AcrVAs são repressores das proteínas dCas12a
Um portão NOT foi projetado e construído inserindo o de expressão AcrVA pGAL1-driving no circuito 1. Dessa forma, a síntese de AcrVA e a consequente repressão da dCas12a-AD poderiam ser induzidas pela galactose (Figura 5A). Como mostrado na Figura 5B,C, AcrVA1 impediu tanto denAsCas12a quanto dLbCas12a como ativadores, reduzindo a expressão de fluorescência de 19% para 71%, dependendo do esquema do circuito. AcrVA4 e AcrVA5 não podem exercer qualquer ação sobre denAsCas12a34. No entanto, eles realizaram uma forte inibição dos ativadores baseados em dLbCas12a, reduzindo a expressão de fluorescência em até 84% (AcrVA5) e 82% (AcrVA4). No geral, o AcrVA5 revelou-se o mais confiável, entre esses três AcrVAs, na inibição de ativadores baseados em dLbCas12a, pois garantiu, em diferentes circuitos, mais de 70% de repressão.

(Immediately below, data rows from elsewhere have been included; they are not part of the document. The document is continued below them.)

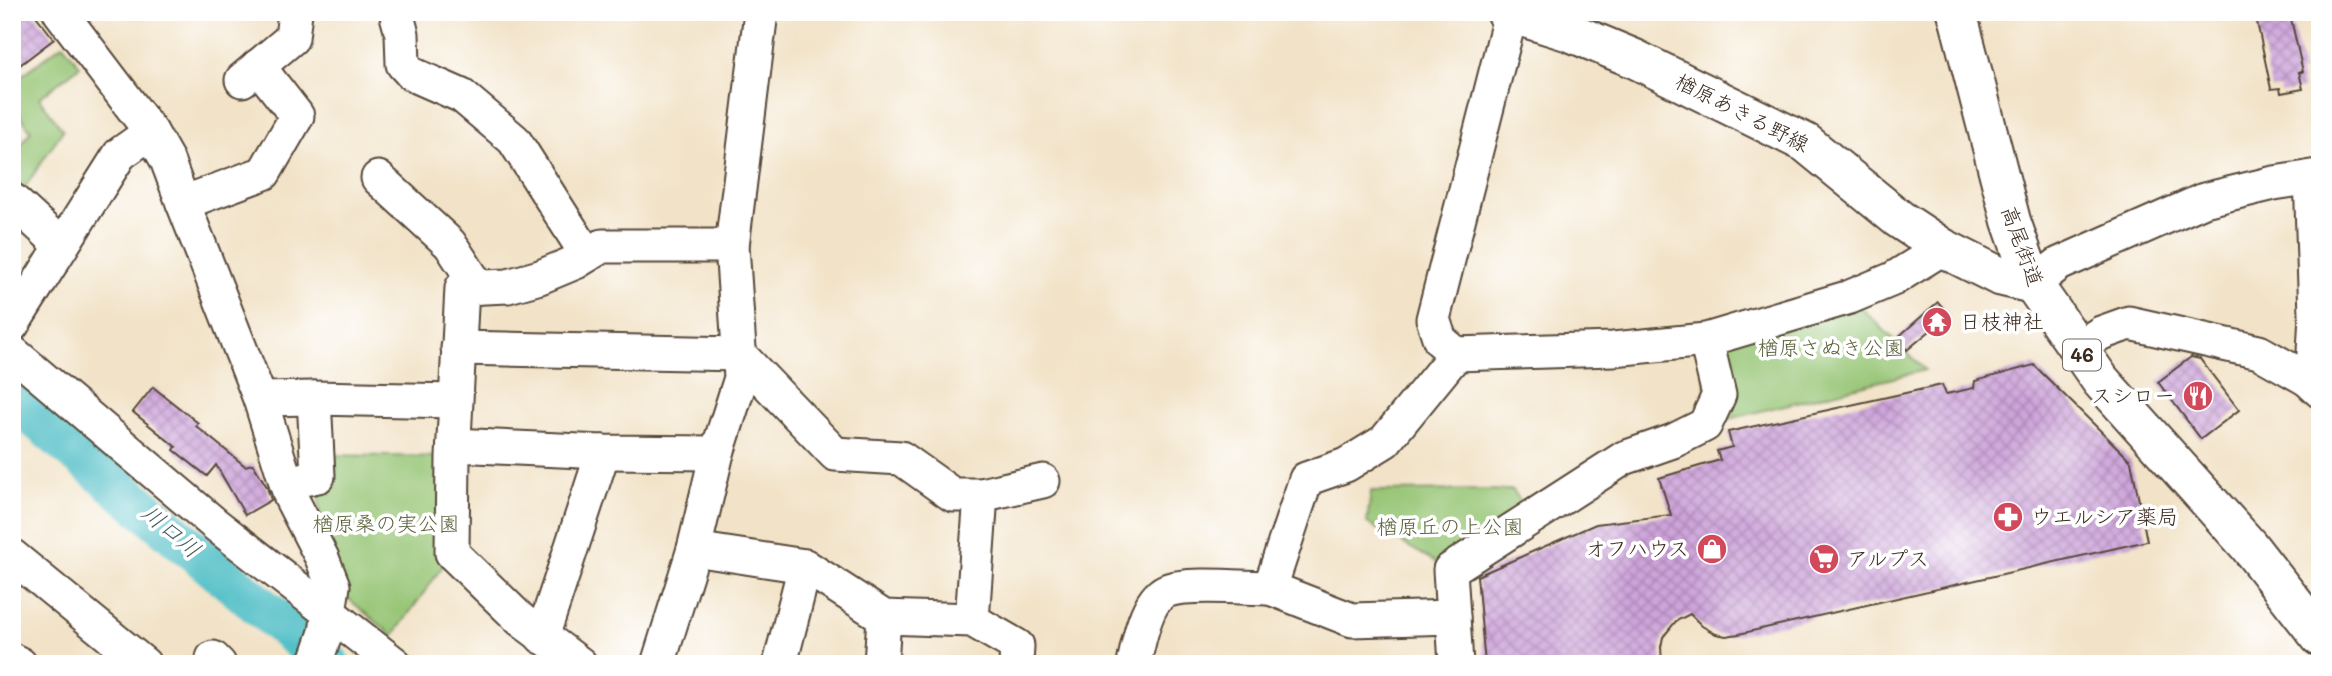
<svg xmlns="http://www.w3.org/2000/svg" width="2332" height="676" font-family="Mali,'Klee One',sans-serif">
  <defs>
    <pattern id="building-cross-hatch" width="8" height="8" patternUnits="userSpaceOnUse" patternTransform="scale(1.75)"><rect width="8" height="8" fill="#cea4db"/><path d="M0 0l8 8M0 8l8-8" fill="none" stroke="#a886b1"/></pattern>
  </defs>
  <rect width="100%" height="100%" fill="#fff"/>
  <filter id="ink" filterUnits="userSpaceOnUse"><feTurbulence type="fractalNoise" baseFrequency=".0143" numOctaves="2"/><feDisplacementMap in="SourceGraphic" scale="14" xChannelSelector="R" yChannelSelector="G"/><feConvolveMatrix kernelMatrix="1 2 1 2 8 2 1 2 1" color-interpolation-filters="sRGB"/></filter>
  <filter id="wash" filterUnits="userSpaceOnUse"><feTurbulence type="fractalNoise" baseFrequency=".00686" numOctaves="4" result="noise"/><feDisplacementMap in="SourceGraphic" scale="28" xChannelSelector="R" yChannelSelector="G"/><feGaussianBlur stdDeviation="1.57" result="paint"/><feColorMatrix in="noise" values="0 0 0 0 0 0 0 0 0 0 0 0 0 0 0 0 0 1.4 0 .05"/><feComposite in="paint" operator="in"/></filter>
  <g filter="url(#wash)">
    <rect width="100%" height="100%" fill="#f2e3c8"/>
    <g fill="#96c574" stroke="#687849" stroke-width="2">
      <polygon points="63,44 80,66 39,98 63,130 15,202 12,200 12,156 31,131 18,113 12,114 12,83"/>
      <polygon points="1850,297 1925,370 1705,425 1706,340"/>
      <polygon points="317,455 453,457 452,553 393,636 333,586 322,558"/>
      <polygon points="1513,490 1531,518 1450,570 1367,523 1371,491"/>
    </g>
    <g fill="none" stroke-linecap="round" stroke-linejoin="round">
      <polyline stroke="#52c0c7" stroke-width="42" points="12,398 329,664"/>
    </g>
    <g id="blocks">
      <g fill="url(#building-cross-hatch)">
        <polygon points="12,12 33,12 54,39 12,71"/>
        <polygon points="2269,12 2287,12 2289,19 2291,19 2303,72 2299,72 2303,89 2281,93 2280,88 2271,89 2256,17 2269,16"/>
        <polygon points="1938,302 1949,315 1907,350 1897,338"/>
        <polygon points="2191,357 2200,359 2239,410 2201,439 2158,382"/>
        <polygon points="2034,365 2131,461 2147,541 1739,634 1726,636 1716,634 1702,626 1690,614 1676,621 1663,637 1661,647 1662,664 1485,664 1477,576 1596,524 1671,515 1659,478 1720,460 1717,451 1732,447 1728,432 1942,385 1946,394 1974,388 1975,381"/>
        <polygon points="153,387 198,423 196,426 245,466 253,464 267,487 271,500 245,515 216,465 207,476 174,450 176,447 133,412"/>
      </g>
    </g>
  </g>
  <g filter="url(#ink)">
    <use href="#blocks" fill-opacity="0" stroke="#564638" stroke-width="2"/>
    <g fill="none" stroke-linecap="round" stroke-linejoin="round">
      <g stroke="#564638" stroke-width="37">
        <g id="minor">
          <polyline points="60,12 151,132 167,160 183,203 260,399 291,498 322,558 333,586 326,632 315,664"/>
          <polyline points="396,12 402,34 403,64 412,74 462,96 514,140 587,255"/>
          <polyline points="242,80 292,38 295,12"/>
          <polyline points="378,178 450,244 478,287"/>
          <polyline points="12,200 61,245"/>
          <polyline points="183,203 264,173 297,116 258,66"/>
          <polyline points="2033,284 2059,264 2204,200 2274,183 2320,176"/>
          <polyline points="12,325 120,154 151,132"/>
          <polyline points="458,348 739,354 835,454 901,458 953,495 981,495 1043,481"/>
          <polyline points="2078,348 2101,333 2129,323 2259,352 2307,379 2320,391"/>
          <polyline points="12,352 216,525 395,664"/>
          <polyline points="1456,354 1440,340 1433,319 1511,13"/>
          <polyline points="2307,379 2313,371 2316,314 2311,177"/>
          <polyline points="260,399 314,398 455,401"/>
          <polyline points="454,445 603,452 717,453"/>
          <polyline points="286,483 318,476 314,398"/>
          <polyline points="694,549 805,566 884,617 972,620 1017,646 1016,664"/>
          <polyline points="12,556 144,664"/>
          <polyline points="1270,588 1352,620 1453,617"/>
          <polyline points="972,620 981,495"/>
          <polyline points="542,637 603,452"/>
          <polyline points="213,658 219,664"/>
          <polyline points="12,660 20,664"/>
          <polyline points="580,664 521,620 452,553 453,457 462,288 508,286 540,277 576,262 602,246 732,246"/>
          <polyline points="658,664 694,549 717,453 741,378 732,246 761,12"/>
          <polyline points="780,664 805,566"/>
          <polyline points="881,664 884,617"/>
          <path d="M1134 664C1138 644 1146 600 1166 591 1187 582 1245 588 1270 588L1306 479 1346 465 1385 441 1456 354 1613 349 1706 340 1850 297 1893 279 1943 248"/>
          <polyline points="1456,664 1450,570 1624,458 1673,441 1705,425 1719,395 1706,340"/>
        </g>
      </g>
      <g stroke="#564638" stroke-width="42">
        <g id="major">
          <polyline points="1506,12 1570,32 1635,59 1806,143 1899,219 1943,248 1999,276 2033,284"/>
          <polyline points="1957,12 2011,221 2033,284 2101,381 2248,545 2320,637"/>
        </g>
      </g>
      <use href="#minor" stroke="#fff" stroke-width="33"/>
      <use href="#major" stroke="#fff" stroke-width="38"/>
    </g>
  </g>
  <defs>
    <g id="temple-disc" transform="scale(1.575)"><circle r="9.5" fill="#d1495b" stroke="#fff"/><path d="M0-6L5-2H3V0L6.5 2.5H4V6H1.5V3h-3V6H-4V2.5H-6.5L-3 0V-2H-5Z" fill="#fff"/></g>
    <g id="restaurant-disc" transform="scale(1.575)"><circle r="9.5" fill="#d1495b" stroke="#fff"/><path d="M-5-6h1v4h1v-4h1v4h1v-4h1v5L-1.5 .5V6h-2V.5L-5-1ZM5-6V6H3V1.5H1.5Q1.5-4 5-6Z" fill="#fff"/></g>
    <g id="pharmacy-disc" transform="scale(1.575)"><circle r="9.5" fill="#d1495b" stroke="#fff"/><path d="M-2-6h4v4h4v4h-4v4h-4v-4h-4v-4h4Z" fill="#fff"/></g>
    <g id="shop-disc" transform="scale(1.575)"><circle r="9.5" fill="#d1495b" stroke="#fff"/><path d="M-5-2.5h2.3a2.7 3.5 0 0 1 5.4 0H5L5.5 6h-11ZM-1.5-2.5h3a1.5 2.3 0 0 0-3 0Z" fill="#fff"/></g>
    <g id="supermarket-disc" transform="scale(1.575)"><circle r="9.5" fill="#d1495b" stroke="#fff"/><path d="M-6-5.5h2.5l.6 2H6L4.5 2H-2.5L-4.4-4H-6ZM-1.5 3.2a1.3 1.3 0 1 0 .1 0ZM3 3.2a1.3 1.3 0 1 0 .1 0Z" fill="#fff"/></g>
  </defs>
  <g fill-rule="evenodd">
    <use href="#temple-disc" x="1937" y="322"/>
    <use href="#restaurant-disc" x="2198" y="396"/>
    <use href="#pharmacy-disc" x="2008" y="517"/>
    <use href="#shop-disc" x="1712" y="549"/>
    <use href="#supermarket-disc" x="1824" y="559"/>
  </g>
  <g text-anchor="middle" stroke-width="7" stroke-linejoin="round" paint-order="stroke">
    <rect fill="#fff" stroke="#766a62" stroke-width="2" x="2063" y="339.5" width="38" height="31" rx="5"/>
    <g font-size="19" font-weight="bold" fill="#3b2a1e">
      <text x="2082" y="362">46</text>
    </g>
    <g font-size="21" fill="#3b2a1e" stroke="#fff">
      <text transform="translate(1742 113) rotate(27)" y="7">楢原あきる野線</text>
      <text transform="translate(2022 246) rotate(70)" y="7">高尾街道</text>
    </g>
    <g font-size="21" fill="#3b2a1e" stroke="#fff" text-anchor="start">
      <text x="1960" y="329">日枝神社</text>
      <text x="2175" y="403" text-anchor="end">スシロー</text>
      <text x="2031" y="524">ウエルシア薬局</text>
      <text x="1689" y="556" text-anchor="end">オフハウス</text>
      <text x="1847" y="566">アルプス</text>
    </g>
    <g font-size="21" fill="#5b603c" stroke="#fff">
      <text x="1831" y="355">楢原さぬき公園</text>
      <text x="386" y="531">楢原桑の実公園</text>
      <text x="1450" y="534">楢原丘の上公園</text>
    </g>
    <g font-size="23" font-style="italic" fill="#435e59" stroke="#fff">
      <text transform="translate(171 531) rotate(40)" y="8">川口川</text>
    </g>
  </g>
  <rect width="2332" height="676" fill="none" stroke="#fff" stroke-width="42"/>
</svg>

A ação do AcrVA1 é dependente da concentração
A relação entre a concentração in vivo de AcrVAs e seus efeitos inibitórios sobre ativadores e repressores baseados em denAs/dLbCas12a também foi estudada. Para esse objetivo, cada AcrVA foi expressa sob diferentes promotores: o forte pGAL1, o médio-forte pTEF1 e o fraco genCYC1t_pCYC1noTATA. Como ilustrado na Figura 5E, o AcrVA1 apresentou grandes flutuações em seu desempenho dependendo do promotor que liderou sua síntese. AcrVA1 funcionou razoavelmente bem apenas quando produzido por pGAL1. Sob pTEF1 e genCYC1t_pCYC1noTATA, AcrVA1 mostrou alguma repressão apenas no dLbCas12a nu. AcrVA4 e AcrVA5, em contraste, parecem ser menos sensíveis à sua concentração, especialmente quando interagem com a dLbCas12a nua.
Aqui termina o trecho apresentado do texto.